Issue (i): Whether the rate of customs duty on the imported goods was to be determined with reference to the date of presentation of the bill of entry or the date of entry inwards and arrival of the goods.
Analysis: Under Section 15 of the Customs Act, 1962, the applicable rate of duty is the rate in force on the date on which the bill of entry is presented, but where the bill is presented before entry inwards, it is deemed to have been presented on the date of such entry inwards. The absence of an entry inwards number on the bill of entry indicated that presentation preceded entry inwards. The import was therefore not complete until entry inwards was granted.

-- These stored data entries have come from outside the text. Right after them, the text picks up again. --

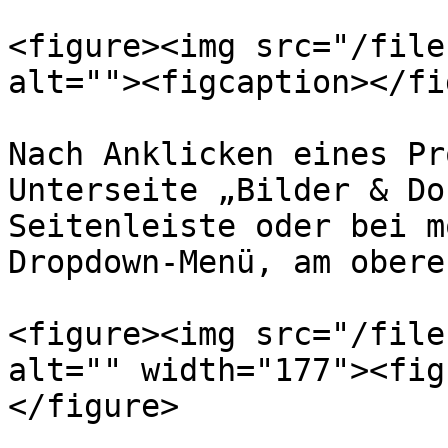
<figure><img src="/file
alt=""><figcaption></fi
Nach Anklicken eines Pr
Unterseite „Bilder & Do
Seitenleiste oder bei m
Dropdown-Menü, am obere
<figure><img src="/file
alt="" width="177"><fig
</figure>
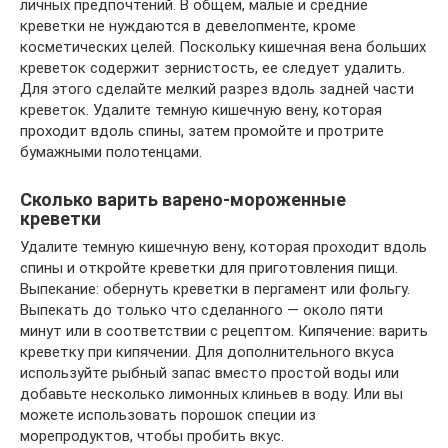
личных предпочтений. В общем, малые и средние
креветки не нуждаются в девелопменте, кроме
косметических целей. Поскольку кишечная вена больших
креветок содержит зернистость, ее следует удалить.
Для этого сделайте мелкий разрез вдоль задней части
креветок. Удалите темную кишечную вену, которая
проходит вдоль спины, затем промойте и протрите
бумажными полотенцами.
Сколько варить варено-мороженные
креветки
Удалите темную кишечную вену, которая проходит вдоль
спины и откройте креветки для приготовления пищи.
Выпекание: обернуть креветки в пергамент или фольгу.
Выпекать до только что сделанного — около пяти
минут или в соответствии с рецептом. Кипячение: варить
креветку при кипячении. Для дополнительного вкуса
используйте рыбный запас вместо простой воды или
добавьте несколько лимонных клиньев в воду. Или вы
можете использовать порошок специи из
морепродуктов, чтобы пробить вкус.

Conclusion: The relevant rate of duty was the rate in force on the date of arrival of the goods and granting of entry inwards, not the date of filing the bill of entry.
Issue (ii): Whether the assessable value of the second-hand machinery could be determined by applying depreciation under the Income-tax Act and whether further enhancement on account of price rise was justified.
Analysis: Section 14 of the Customs Act, 1962 read with the Customs Valuation Rules, 1963 governs valuation of imported goods. Depreciation for Income-tax purposes cannot be imported into customs valuation. Depreciation at 15% per annum allowed under the customs valuation process was accepted, but enhancement merely because of rupee depreciation vis-a -vis the U.S. dollar and alleged price rise was not justified on the facts.
Conclusion: Income-tax depreciation could not be applied for customs valuation, but the proposed enhancement of value on account of price rise was not sustainable.
Final Conclusion: The appeal succeeded on the issue of the relevant date for duty but failed on the attempted escalation of value beyond the permissible customs valuation method, resulting in partial relief to Revenue only.
Ratio Decidendi: For imported goods, the duty rate is fixed by Section 15 of the Customs Act, 1962 with reference to entry inwards where the bill of entry was filed earlier, and valuation must be made only under Section 14 of the Customs Act, 1962 and the Customs Valuation Rules, 1963 without borrowing depreciation principles from the Income-tax Act.